Limitations & Future Work

  • The IndiRef benchmark is small (400 QA pairs), and manual construction limits scalability.
  • GRPO training was only conducted on an 8B parameter model; larger models might benefit more.
  • The domain of the synthetic data is narrow (primarily navigation), and its generalizability to other situated dialogues remains to be verified.
  • The Agent Ontology approach tends to merge information from different participants in scenarios with similar images (STD).
  • vs Dialog State Tracking (DST): DST uses slot-value pairs to represent task-oriented dialogue states but lacks the flexibility to handle inter-entity relations; the relational references in this work require richer representations.

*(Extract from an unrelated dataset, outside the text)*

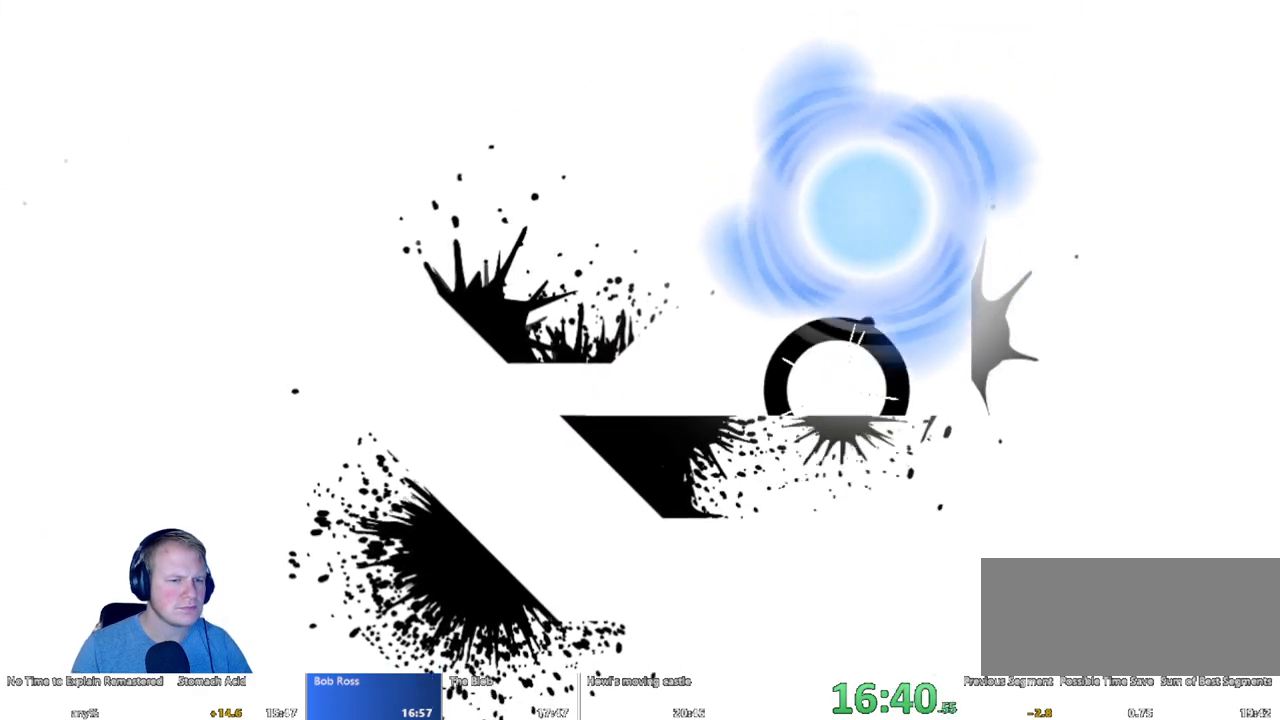
{"keys": [], "mouse": [], "events": [[50, "d", "up"], [150, "mouse_left", "up"]]}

  • vs Knowledge Graph Methods: KGs can model entity relationships, but entities in situated dialogue often lack stable referential expressions. This paper's ontology approach partially addresses this through event logs and multi-step queries.

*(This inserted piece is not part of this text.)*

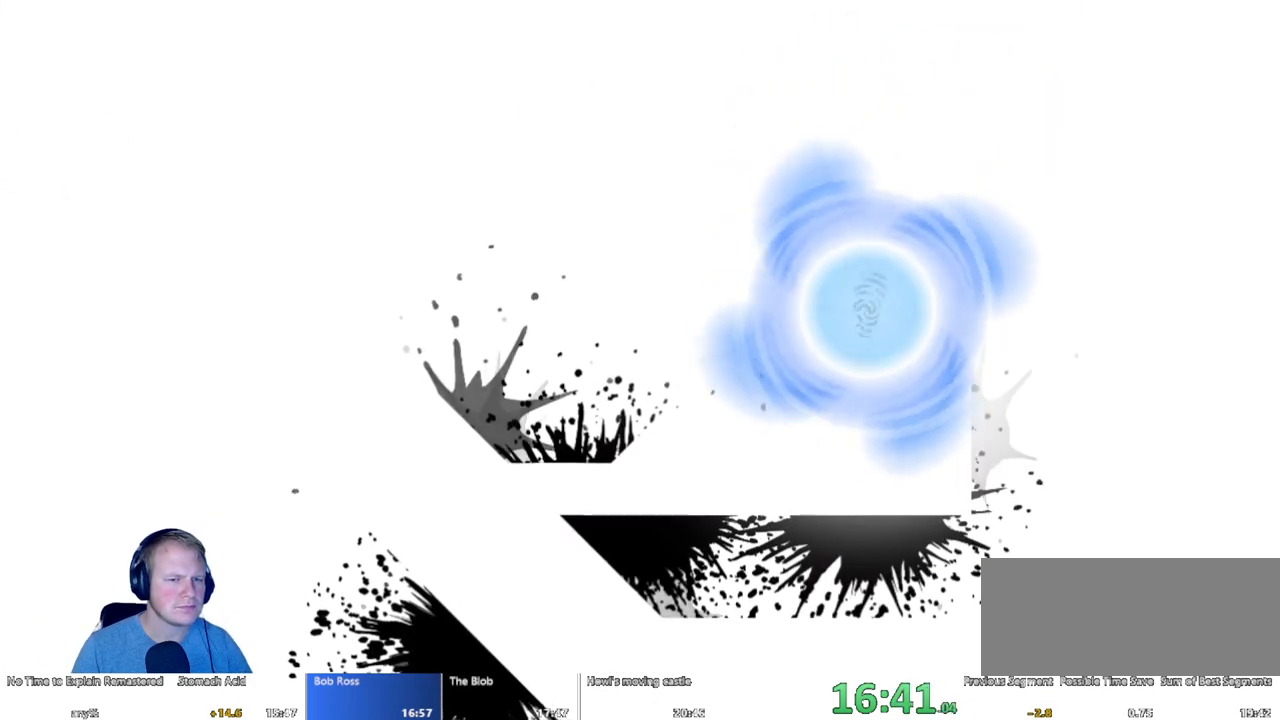
{"keys": [], "mouse": [], "events": []}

  • vs RAG Methods: RAG relies on similarity retrieval, but in relational references, the semantics of the question may differ significantly from the segment containing the answer, leading to retrieval failure.

Rating

  • Novelty: ⭐⭐⭐⭐ Using "relational reference" as a probe for common ground is a unique perspective; the synthetic data method is cleverly designed.

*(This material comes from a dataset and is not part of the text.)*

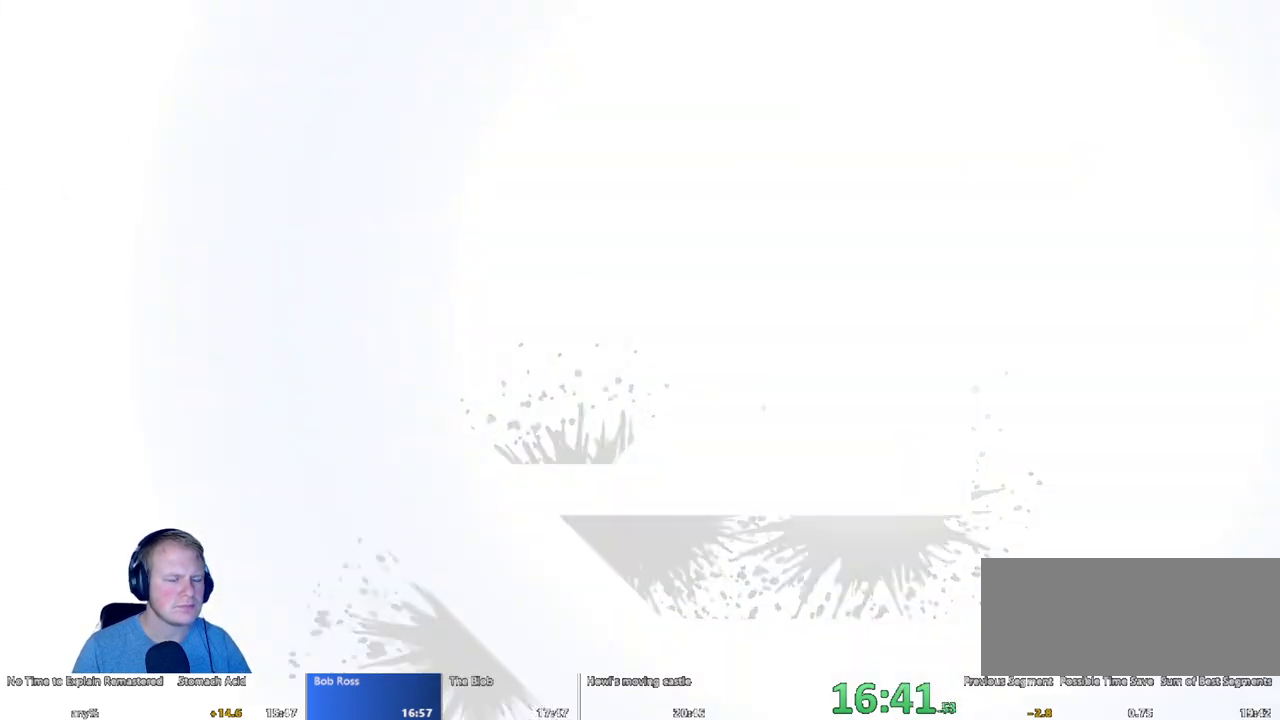
{"keys": [], "mouse": [], "events": []}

  • Experimental Thoroughness: ⭐⭐⭐⭐ Comparison of multiple representation methods and models, though the dataset size is small.
  • Writing Quality: ⭐⭐⭐⭐⭐ Three research questions progress logically, experimental design is clear, and analysis is in-depth.
  • Value: ⭐⭐⭐⭐ Reveals fundamental flaws in dialogue systems regarding common ground establishment, providing evaluation directions for embodied dialogue and social robotics.